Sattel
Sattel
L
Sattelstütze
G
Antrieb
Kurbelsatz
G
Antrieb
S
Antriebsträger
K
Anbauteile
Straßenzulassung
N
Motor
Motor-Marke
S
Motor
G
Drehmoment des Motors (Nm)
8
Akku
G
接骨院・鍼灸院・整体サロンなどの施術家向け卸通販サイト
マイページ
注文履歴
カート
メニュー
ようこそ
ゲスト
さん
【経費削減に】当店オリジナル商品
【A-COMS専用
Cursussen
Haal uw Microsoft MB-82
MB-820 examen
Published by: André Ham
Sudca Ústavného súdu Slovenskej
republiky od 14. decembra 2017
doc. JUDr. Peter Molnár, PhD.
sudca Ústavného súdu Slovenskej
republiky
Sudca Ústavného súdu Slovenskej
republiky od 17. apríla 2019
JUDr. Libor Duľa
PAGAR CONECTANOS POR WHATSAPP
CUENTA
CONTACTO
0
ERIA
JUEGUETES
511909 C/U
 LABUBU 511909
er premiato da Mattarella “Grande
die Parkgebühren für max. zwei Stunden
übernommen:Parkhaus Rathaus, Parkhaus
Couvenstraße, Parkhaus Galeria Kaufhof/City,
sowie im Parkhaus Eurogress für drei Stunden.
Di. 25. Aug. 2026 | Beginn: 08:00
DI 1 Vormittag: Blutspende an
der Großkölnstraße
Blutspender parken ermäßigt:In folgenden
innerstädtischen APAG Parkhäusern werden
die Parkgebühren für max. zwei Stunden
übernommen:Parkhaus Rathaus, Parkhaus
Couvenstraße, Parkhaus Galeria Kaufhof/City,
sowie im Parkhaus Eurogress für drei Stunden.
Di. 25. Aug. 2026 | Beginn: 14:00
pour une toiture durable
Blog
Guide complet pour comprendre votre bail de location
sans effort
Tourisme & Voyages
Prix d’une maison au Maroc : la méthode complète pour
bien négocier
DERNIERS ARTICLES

§ **Required action**
Your answer must be the line containing "republiky od 17. apríla 2019" and every line after it through the end of the records above, reproduced exactly and alone.

§ **Response**
republiky od 17. apríla 2019
JUDr. Libor Duľa
PAGAR CONECTANOS POR WHATSAPP
CUENTA
CONTACTO
0
ERIA
JUEGUETES
511909 C/U
 LABUBU 511909
er premiato da Mattarella “Grande
die Parkgebühren für max. zwei Stunden
übernommen:Parkhaus Rathaus, Parkhaus
Couvenstraße, Parkhaus Galeria Kaufhof/City,
sowie im Parkhaus Eurogress für drei Stunden.
Di. 25. Aug. 2026 | Beginn: 08:00
DI 1 Vormittag: Blutspende an
der Großkölnstraße
Blutspender parken ermäßigt:In folgenden
innerstädtischen APAG Parkhäusern werden
die Parkgebühren für max. zwei Stunden
übernommen:Parkhaus Rathaus, Parkhaus
Couvenstraße, Parkhaus Galeria Kaufhof/City,
sowie im Parkhaus Eurogress für drei Stunden.
Di. 25. Aug. 2026 | Beginn: 14:00
pour une toiture durable
Blog
Guide complet pour comprendre votre bail de location
sans effort
Tourisme & Voyages
Prix d’une maison au Maroc : la méthode complète pour
bien négocier
DERNIERS ARTICLES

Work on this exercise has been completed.